«Mat Molina ha sido etiquetado en tres fotos por Paula Marín». Dos caras bronceadas y relajadas, dos gorros de paja, un cóctel margarita en cada mano y dos macabras sonrisas inmunes al daño que me han causado. Ahí están Mat y Paula, posando relajadamente para la cámara.
Justo cuando creo que voy a explotar en un llanto que durará días, oigo cómo Irene cierra el grifo de la ducha, y eso me desconcentra. Intento salir lo más rápidamente posible de la maldita red y me pongo de pie sin saber muy bien adónde ir.
—¿Qué haces, cielo? —me pregunta Irene, envuelta en una toalla, aún empapada y dejando las huellas de sus pies en el mármol.
No es que yo sea una tiquismiquis de la limpieza, pero existen unas normas en mi casa que son difíciles de negociar. Mat ya se las ha aprendido y no le he dejado pasar ni una desde el primer día que entró en esta casa. Recuerdo que me decía: «Me pones cuando te haces la dura». ¿Dura yo? Si le he perdonado cosas mucho peores.
—Irene, no te enfades, pero vuelve a secarte en el aseo que estás ensuciando el suelo —le digo con calma aparente.
—¿Con agua? —suelta ella, haciendo caso omiso a mi advertencia y dirigiéndose a la habitación.

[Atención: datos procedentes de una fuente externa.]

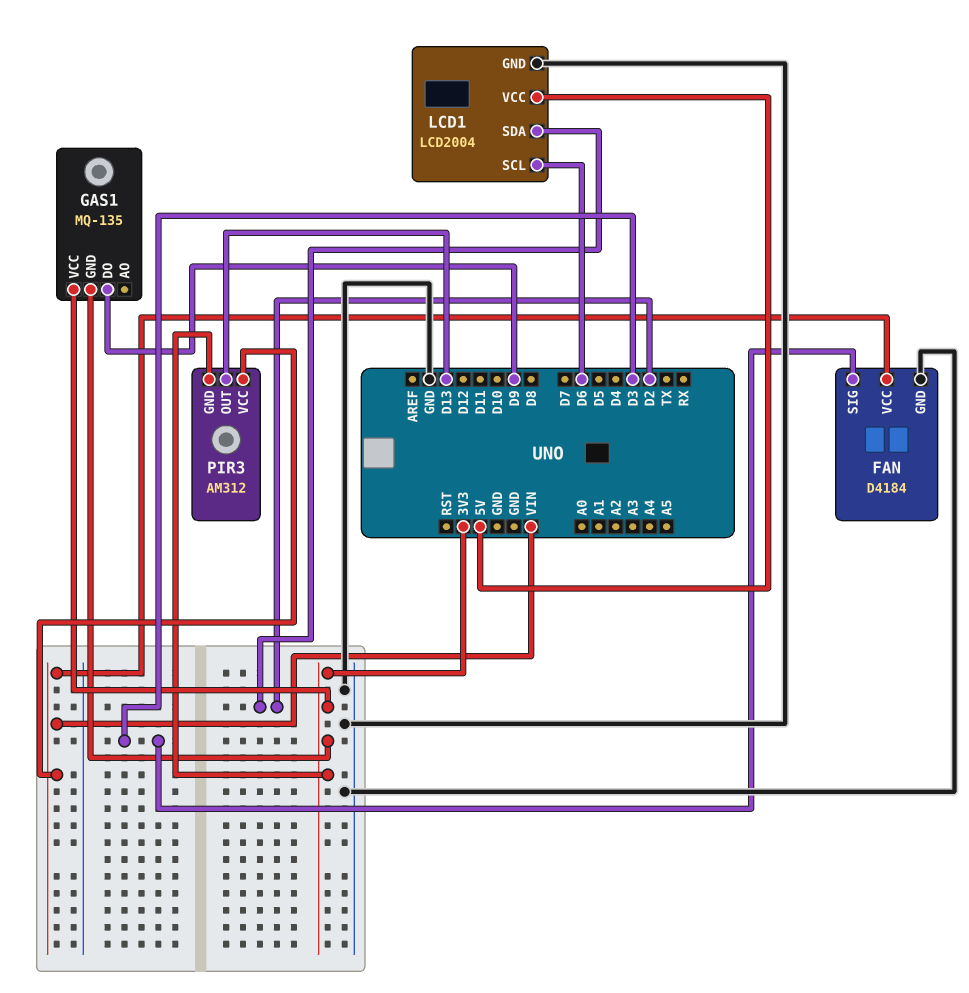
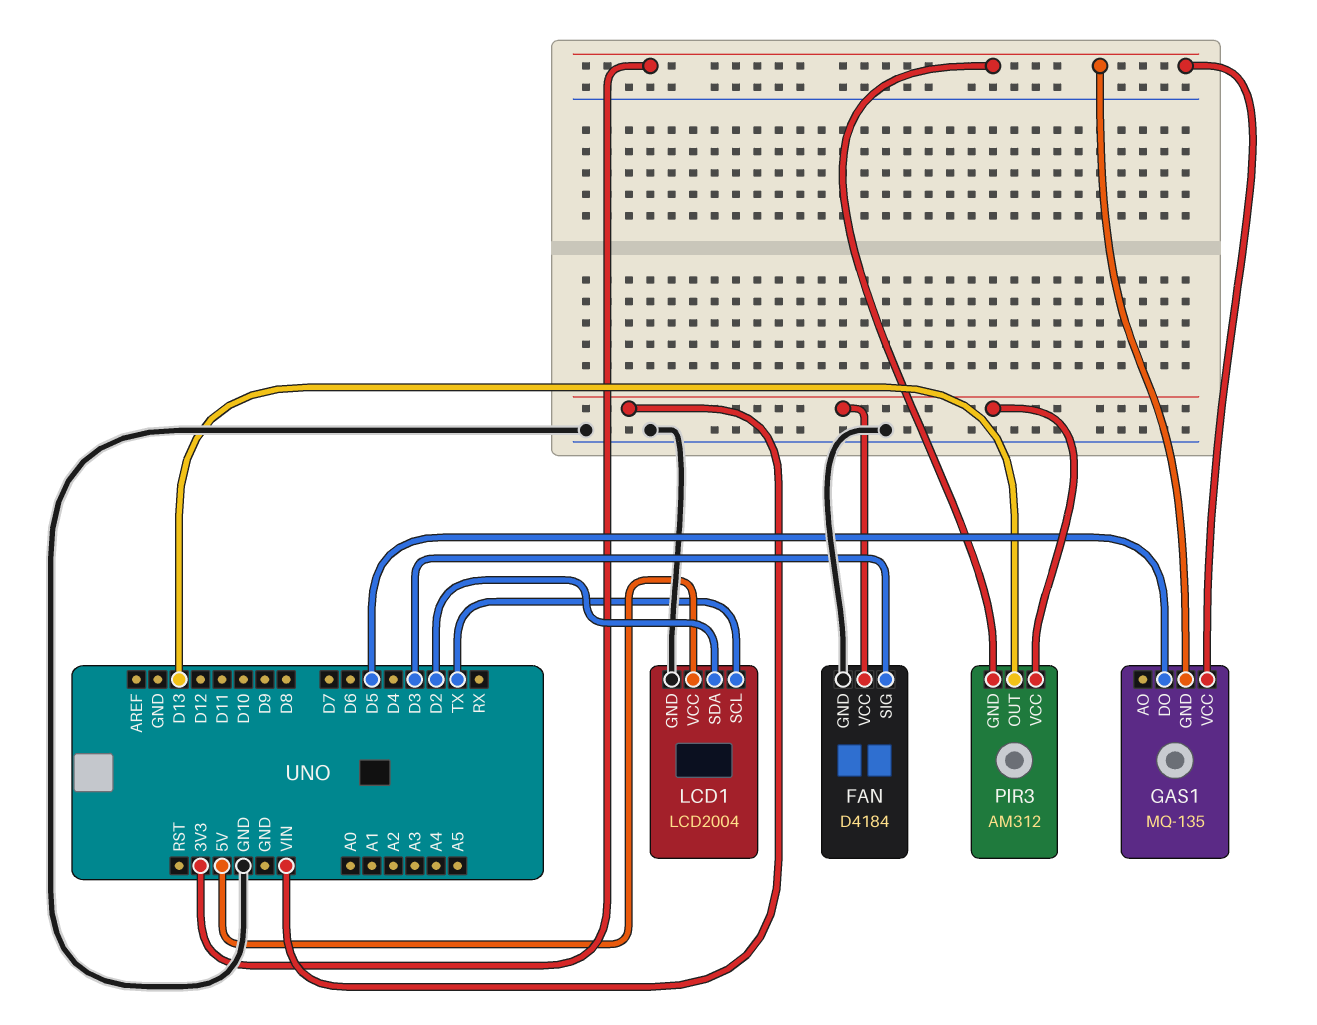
GAS1 pin DO: D9 -> D5
LCD1 pin SCL: D6 -> TX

—No, Irene. En mi habitación hay parquet. Te lo digo de verdad. —En mi tono se nota cómo la cosa va en aumento y voy perdiendo la paciencia—. ¡Vuelve al aseo, leches! Y la próxima vez intenta secarte y cambiarte en el mismo lugar. ¿Tan difícil puede ser una cosa tan simple?
—¿Katia, estás bien? ¡Vale, vale!, ya voy, quejica —añade ella mientras se dirige al baño de puntillas.
—¡¿Quejica yo?! Si sabes que no se fuma dentro de casa; que si se coge algo de la cocina se vuelve a dejar en el mismo lugar o en todo caso en el lavavajillas, ¡y que existen dos sillas —exclamo, indicando la cantidad con la mano—, una con ropa limpia y otra con ropa de un uso, que no se mete en el armario! ¡Y que de la ducha no debes salir mojada, porque para eso hay una alfombra azul suave en la que posar tus pies! ¡¿Lo entiendes?, maldita sea! ¡Tan difícil es!
He gritado mis estúpidas normas a la única persona que me está cuidando desde hace días, y en seguida me arrepiento.
—Katia, ¿qué te pasa, reina? Dime la verdad: no es por las huellas, ¿no es cierto? Ahora pasamos la fregona; no te preocupes. Dime qué te pasa.
—Nada, tía. Es que la casa es un desastre. Hace días que no hago nada. Es que soy una inútil —confieso a Irene aún de pie, y empiezo a permitir que alguna lágrima resbale por mi rostro.
—Ya —responde Irene, abrazándome con un brazo, mientras que con el otro sostiene la toalla.
—Déjalo, no me abraces que es peor. Sí, es peor. ¿Y sabes qué es peor? Que seas tú la que me abrace.
—Katia…
Irene suspira mientras yo me resisto a su abrazo.
—Él estará abrazándola a ella. El maldito cabrón está de vacaciones. Están gozando de unas semanas en un crucero. ¿Lo entiendes? Me prometió que íbamos a estar juntos, que seríamos inseparables. Juntos, ¡joder!, juntos para siempre. ¡Lo odio, de verdad!
—Ya, cariño. Lo sabía, pero no he querido decírtelo.
—Me iba a enterar de todas formas, da igual. ¿Sabes una cosa? Cuéntame lo que quieres hacer hoy, además de pasar la fregona por casa —digo, haciéndome la dura y compartiendo un chiste para cambiar el ambiente.
—Oye, que acabo de salir de la ducha. Si paso la fregona ahora, sudaré un montón. A lo nuestro. Quiero que nos pongamos nuestros mejores vestidos; bueno, tus mejores vestidos —me dice Irene con tono pijo— porque los exclusivos están en mi casa. Veamos, ¿qué trapitos de nivel tienes aquí?
—No me has dicho aún adónde vamos —resoplo como una niñata, ya de mejor humor.
—Te explico. Consta de tres objetivos, y para considerarlo una misión cumplida, hay que conseguir al menos dos —dice Irene—. Te prometo que podrás apuntarla en tu lista de tus treinta años a lo loco.
—¿Consta de tres objetivos? —Suelto una carcajada—. Ya te lo he dicho: no tengo una lista.
—Tú confía en mí. ¡Vamos a arreglarnos para estar monísimas!